I think that it would be impossible to maintain a consistently high level month after month.

It is impossible. We're human beings.

Denny O'Neil once told me that 20 percent of his scripts he's proud of, 50 percent fall into the level of mediocrity; and 20 percent he doesn't want to think about. I'm not sure if I've quoted the percentages correctly, but it struck me as a realistic view of a working professional.

It's probably like that for me, too. I would consider myself unusually fortunate in the fact that of theHoward the Duck series, I think there are more than 20 percent of the scripts that I'm proud of. But it's true. I've written a lot of tripe. So has everybody. I'm not excusing it. Again, particularly given the quantity of material a comic writer has to turn out to make a living, it's amazing that more of it isn't crap.

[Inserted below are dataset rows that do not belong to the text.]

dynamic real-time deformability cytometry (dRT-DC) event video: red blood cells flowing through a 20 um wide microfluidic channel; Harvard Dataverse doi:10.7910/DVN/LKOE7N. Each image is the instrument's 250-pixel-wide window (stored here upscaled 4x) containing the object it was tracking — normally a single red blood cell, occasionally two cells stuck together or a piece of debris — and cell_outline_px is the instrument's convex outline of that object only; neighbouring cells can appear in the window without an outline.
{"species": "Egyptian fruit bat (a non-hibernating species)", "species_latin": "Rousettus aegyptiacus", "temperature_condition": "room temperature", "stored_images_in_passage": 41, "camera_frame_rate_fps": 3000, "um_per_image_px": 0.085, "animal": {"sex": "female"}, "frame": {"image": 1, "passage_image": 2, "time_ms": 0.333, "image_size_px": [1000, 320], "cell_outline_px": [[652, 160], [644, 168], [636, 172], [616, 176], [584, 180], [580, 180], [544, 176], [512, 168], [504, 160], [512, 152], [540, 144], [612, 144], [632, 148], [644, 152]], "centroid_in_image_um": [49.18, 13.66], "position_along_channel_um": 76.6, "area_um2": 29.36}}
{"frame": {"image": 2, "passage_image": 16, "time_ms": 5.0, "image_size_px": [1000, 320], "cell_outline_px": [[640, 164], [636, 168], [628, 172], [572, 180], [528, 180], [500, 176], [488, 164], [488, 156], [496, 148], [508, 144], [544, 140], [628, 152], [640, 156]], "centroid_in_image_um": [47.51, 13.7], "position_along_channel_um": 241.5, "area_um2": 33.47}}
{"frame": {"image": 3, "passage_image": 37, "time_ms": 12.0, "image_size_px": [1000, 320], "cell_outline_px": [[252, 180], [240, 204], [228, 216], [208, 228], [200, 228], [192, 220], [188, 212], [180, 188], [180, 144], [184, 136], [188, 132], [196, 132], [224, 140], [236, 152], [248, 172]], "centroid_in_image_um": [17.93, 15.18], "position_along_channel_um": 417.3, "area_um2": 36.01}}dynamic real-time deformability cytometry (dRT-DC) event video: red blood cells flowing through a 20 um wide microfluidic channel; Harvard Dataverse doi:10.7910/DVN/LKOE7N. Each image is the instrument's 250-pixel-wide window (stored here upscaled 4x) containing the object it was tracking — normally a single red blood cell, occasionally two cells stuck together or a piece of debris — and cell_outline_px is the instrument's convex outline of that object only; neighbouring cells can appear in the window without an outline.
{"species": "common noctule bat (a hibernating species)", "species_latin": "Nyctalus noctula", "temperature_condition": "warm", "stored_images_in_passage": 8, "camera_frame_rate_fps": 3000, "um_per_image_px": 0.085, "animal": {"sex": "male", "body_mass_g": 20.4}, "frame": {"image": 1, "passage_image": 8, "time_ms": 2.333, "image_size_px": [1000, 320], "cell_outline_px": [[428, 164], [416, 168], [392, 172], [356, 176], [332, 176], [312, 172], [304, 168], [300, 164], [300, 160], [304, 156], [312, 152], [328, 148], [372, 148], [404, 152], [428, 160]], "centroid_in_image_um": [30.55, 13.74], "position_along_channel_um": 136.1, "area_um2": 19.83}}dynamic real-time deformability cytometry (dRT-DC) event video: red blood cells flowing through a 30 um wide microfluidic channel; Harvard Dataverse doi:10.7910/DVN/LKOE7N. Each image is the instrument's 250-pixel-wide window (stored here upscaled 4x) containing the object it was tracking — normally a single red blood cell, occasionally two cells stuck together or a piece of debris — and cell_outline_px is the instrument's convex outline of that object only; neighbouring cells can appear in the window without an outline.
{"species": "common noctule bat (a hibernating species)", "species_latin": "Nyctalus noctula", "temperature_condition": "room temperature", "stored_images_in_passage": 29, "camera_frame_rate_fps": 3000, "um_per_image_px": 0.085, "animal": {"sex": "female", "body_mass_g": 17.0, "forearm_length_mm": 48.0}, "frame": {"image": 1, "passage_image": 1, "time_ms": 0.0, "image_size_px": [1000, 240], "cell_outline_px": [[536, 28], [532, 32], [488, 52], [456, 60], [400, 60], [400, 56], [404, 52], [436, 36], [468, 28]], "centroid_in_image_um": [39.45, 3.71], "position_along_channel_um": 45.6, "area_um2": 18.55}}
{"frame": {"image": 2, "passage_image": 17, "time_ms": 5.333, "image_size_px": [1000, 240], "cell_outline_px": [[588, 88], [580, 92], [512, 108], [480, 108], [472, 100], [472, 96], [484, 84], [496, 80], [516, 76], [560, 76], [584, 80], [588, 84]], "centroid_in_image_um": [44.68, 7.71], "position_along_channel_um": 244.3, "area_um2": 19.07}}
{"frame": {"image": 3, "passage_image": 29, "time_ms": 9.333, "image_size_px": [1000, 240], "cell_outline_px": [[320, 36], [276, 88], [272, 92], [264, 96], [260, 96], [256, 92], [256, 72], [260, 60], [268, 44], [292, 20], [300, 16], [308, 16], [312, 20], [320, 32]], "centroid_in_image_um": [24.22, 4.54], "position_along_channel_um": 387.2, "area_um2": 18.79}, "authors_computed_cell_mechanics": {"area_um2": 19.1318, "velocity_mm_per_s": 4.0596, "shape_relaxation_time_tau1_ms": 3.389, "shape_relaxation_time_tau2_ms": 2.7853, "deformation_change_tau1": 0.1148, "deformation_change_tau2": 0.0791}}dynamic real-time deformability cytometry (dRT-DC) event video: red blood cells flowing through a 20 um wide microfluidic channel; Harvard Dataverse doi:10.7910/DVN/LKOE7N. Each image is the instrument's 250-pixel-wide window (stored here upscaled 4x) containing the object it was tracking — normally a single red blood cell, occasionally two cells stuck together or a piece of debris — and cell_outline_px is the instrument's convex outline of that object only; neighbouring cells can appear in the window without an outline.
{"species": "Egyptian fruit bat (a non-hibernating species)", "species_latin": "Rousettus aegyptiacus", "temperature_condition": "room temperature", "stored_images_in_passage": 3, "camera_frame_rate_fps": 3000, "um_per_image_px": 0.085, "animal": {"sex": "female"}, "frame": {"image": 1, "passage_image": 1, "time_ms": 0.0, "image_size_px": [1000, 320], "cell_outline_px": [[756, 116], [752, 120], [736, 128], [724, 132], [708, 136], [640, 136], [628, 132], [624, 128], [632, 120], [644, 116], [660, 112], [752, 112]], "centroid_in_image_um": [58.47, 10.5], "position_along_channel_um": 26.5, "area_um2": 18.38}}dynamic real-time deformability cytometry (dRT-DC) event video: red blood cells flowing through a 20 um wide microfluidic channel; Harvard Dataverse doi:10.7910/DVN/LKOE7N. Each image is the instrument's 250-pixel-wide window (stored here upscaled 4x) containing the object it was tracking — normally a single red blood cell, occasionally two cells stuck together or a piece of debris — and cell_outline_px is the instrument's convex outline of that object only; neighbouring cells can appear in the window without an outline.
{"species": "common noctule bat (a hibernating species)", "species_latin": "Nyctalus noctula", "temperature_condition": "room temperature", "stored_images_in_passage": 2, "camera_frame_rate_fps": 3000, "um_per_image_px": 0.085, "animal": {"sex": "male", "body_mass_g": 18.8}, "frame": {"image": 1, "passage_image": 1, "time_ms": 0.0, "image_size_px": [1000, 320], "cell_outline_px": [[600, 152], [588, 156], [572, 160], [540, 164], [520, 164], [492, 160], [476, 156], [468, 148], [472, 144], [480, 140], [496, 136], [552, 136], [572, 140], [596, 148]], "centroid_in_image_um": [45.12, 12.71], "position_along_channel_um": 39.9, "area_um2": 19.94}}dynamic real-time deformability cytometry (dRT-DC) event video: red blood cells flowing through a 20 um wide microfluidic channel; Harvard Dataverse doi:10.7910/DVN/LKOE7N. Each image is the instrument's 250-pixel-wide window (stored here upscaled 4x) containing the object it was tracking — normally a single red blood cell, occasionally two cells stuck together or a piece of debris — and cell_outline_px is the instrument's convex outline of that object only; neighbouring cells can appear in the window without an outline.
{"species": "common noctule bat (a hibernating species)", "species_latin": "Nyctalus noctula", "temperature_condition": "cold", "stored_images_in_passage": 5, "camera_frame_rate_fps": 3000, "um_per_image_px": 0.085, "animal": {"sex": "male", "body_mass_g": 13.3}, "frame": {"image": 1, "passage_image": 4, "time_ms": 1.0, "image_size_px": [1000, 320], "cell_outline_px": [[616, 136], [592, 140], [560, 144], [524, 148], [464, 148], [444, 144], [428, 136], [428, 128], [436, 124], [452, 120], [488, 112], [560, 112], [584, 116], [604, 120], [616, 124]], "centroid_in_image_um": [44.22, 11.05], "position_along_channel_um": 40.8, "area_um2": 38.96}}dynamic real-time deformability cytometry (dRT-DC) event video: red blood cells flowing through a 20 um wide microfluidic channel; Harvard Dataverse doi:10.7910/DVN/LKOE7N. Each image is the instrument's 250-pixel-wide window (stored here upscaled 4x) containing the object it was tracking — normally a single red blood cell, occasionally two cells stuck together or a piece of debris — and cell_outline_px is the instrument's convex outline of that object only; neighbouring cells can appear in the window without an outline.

Or is that possible?

 


 

Postscript: Following his dismissal from Marvel, Gerber wrote various titles for DC Comics, and also began branching out into several creator-owned properties published by Eclipse Comics, including Stewart the Rat (drawn by Gene Colan and Tom Palmer) and Destroyer Duck (drawn by Jack Kirby — this latter title was explicitly created to fund both Gerber and Kirby's respective fights with Marvel). He even returned to Marvel from time to time, where in 1983 he created the notorious and shortlived series Void Indigo with artist Val Mayerik, which spurred protests from retailers and distributors due to its violent content. Mostly, however, Gerber spent much of the next two decades writing for television, and in 1998 won a Daytime Emmy for his work on The New Batman/Superman Adventures.

Gerber eventually wrote a final Howard the Duck miniseries in 2002, this one drawn by Phil Winslade, but even after several decades, he found himself unable to tolerate Marvel's actions — last year, when the company a launched new version of Omega the Unknown without his or Mary Skrenes' consent, Gerber lashed out at Marvel. His final comics work included the series Hard Time for DC Comics' failed Focus imprint, and was working on a Doctor Fate series when he died on February 10, 2008 from what was reported to be pneumonia. He was 60 years old. Gerber had been staying in a Las Vegas hospital, where he was being treated for an early stage of idiopathic pulmonary fibrosis, and had been on a waiting list for a lung transplant at UCLA.